Created by Slovakian artist Matej Kren, the Idiom Installation in Prague’s municipal library seems to present an infinite tower of books, thanks to some conveniently placed mirrors.

It debuted at the São Paulo International Biennial in 1995 and moved permanently Prague in 1998.

Art and Commerce

Before the 19th century, containers did not come in standard sizes, and students in the 1400s were taught to “gauge” their capacity as part of their standard mathematical education:

There is a barrel, each of its ends being 2 bracci in diameter; the diameter at its bung is 2 1/4 bracci and halfway between bung and end it is 2 2/9 bracci. The barrel is 2 bracci long. What is its cubic measure?

This is like a pair of truncated cones. Square the diameter at the ends: 2 × 2 = 4. Then square the median diameter 2 2/9 × 2 2/9 = 4 76/81. Add them together: 8 76/81. Multiply 2 × 2 2/9 = 4 4/9. Add this to 8 76/81 = 13 31/81. Divide by 3 = 4 112/243 … Now square 2 1/4 = 2 1/4 × 2 1/4 = 5 1/16. Add it to the square of the median diameter: 5 5/16 + 4 76/81 = 10 1/129. Multiply 2 2/9 × 2 1/4 = 5. Add this to the previous sum: 15 1/129. Divide by 3: 5 1/3888. Add it to the first result: 4 112/243 + 5 1/3888 = 9 1792/3888. Multiply this by 11 and then divide by 14 [i.e. multiply by π/4]: the final result is 7 23600/54432. This is the cubic measure of the barrel.

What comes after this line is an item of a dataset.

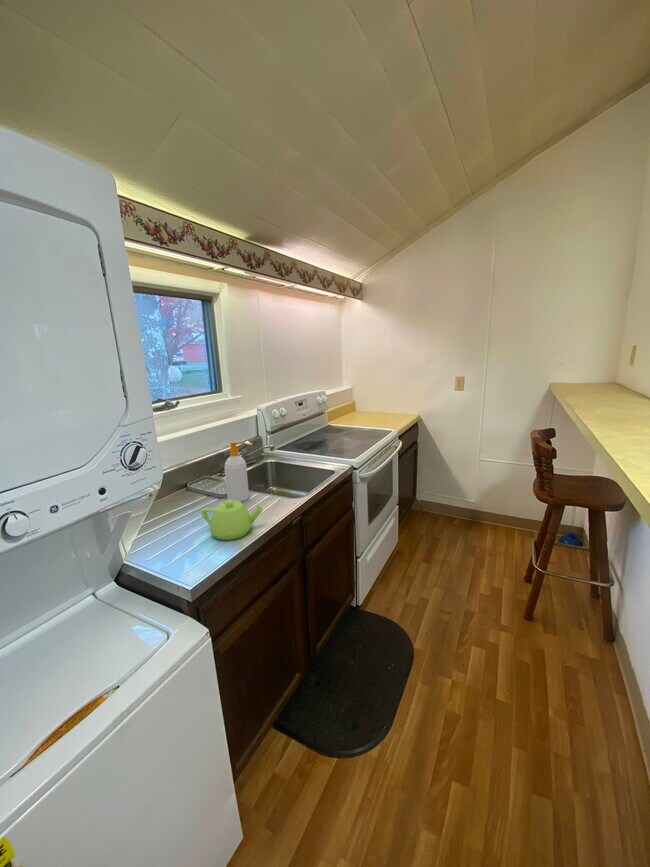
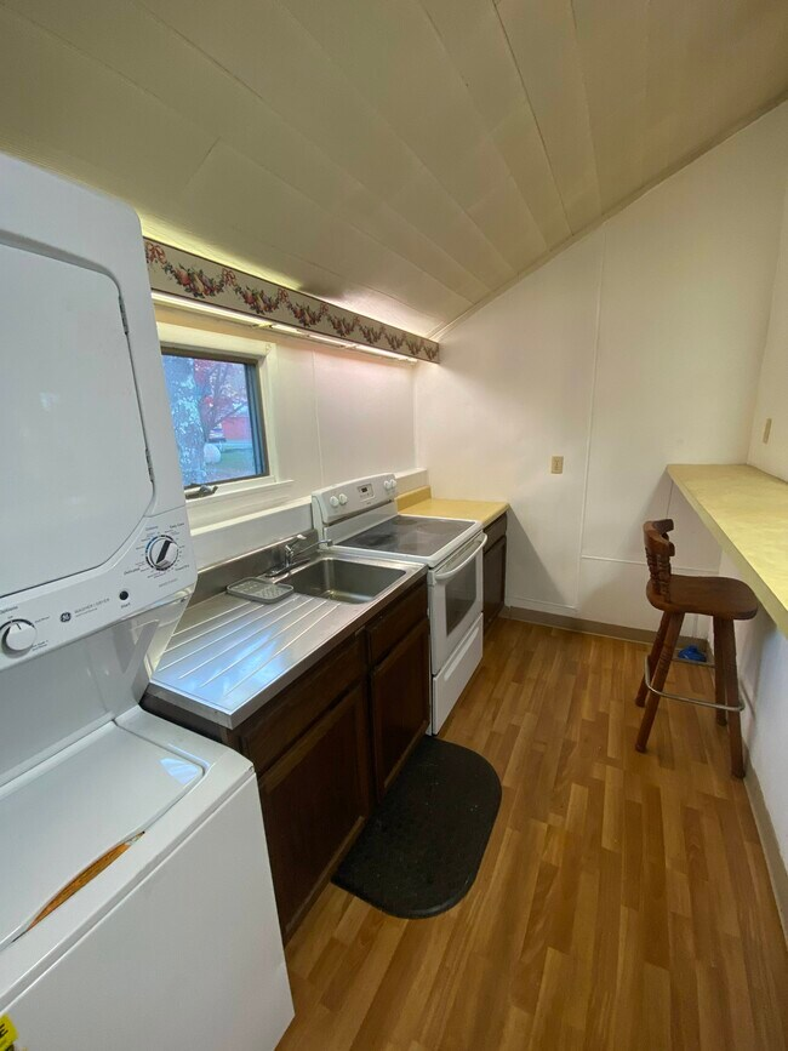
- soap bottle [223,441,250,503]
- teapot [200,499,264,541]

Interestingly, this practice informed the art of the time — this exercise is from a mathematical handbook for merchants by Piero della Francesca, the Renaissance painter. Because many artists had attended the same lay schools as business people, they could invoke the same mathematical training in their work, and visual references that recalled these skills became a way to appeal to an educated audience. “The literate public had these same geometrical skills to look at pictures with,” writes art historian Michael Baxandall. “It was a medium in which they were equipped to make discriminations, and the painters knew this.”

(Michael Baxandall, Painting and Experience in Fifteenth Century Italy, 1988.)

04/10/2021 UPDATE: A reader suggests that there’s a typo in the original reference here. If 9 1792/3888 is changed to 9 1793/3888, the final result is 7 23611/54432, which is exactly the result obtained by integration using the approximation π = 22/7. (Thanks, Mariano.)

Out of the Way

Thomas Heatherwick designed this “rolling bridge” in 2002 as part of a redevelopment of London’s Paddington Basin. When not in use it curls into an octagon half the width of the waterway, and when extended the eight sections form a 12-meter footbridge.

It won the 2005 British Structural Steel Design Award in 2005.

A Rare Voice

Only one castrato made solo recordings — Alessandro Moreschi performed for the Gramophone & Typewriter Company in 1902 and 1904, when he was in his mid-40s. For 30 years he had sung as first soprano in the Sistine Chapel Choir, but in 1903 Pius X ordered that the remaining castrati be replaced by boys. He died in 1922 and lies in Rome.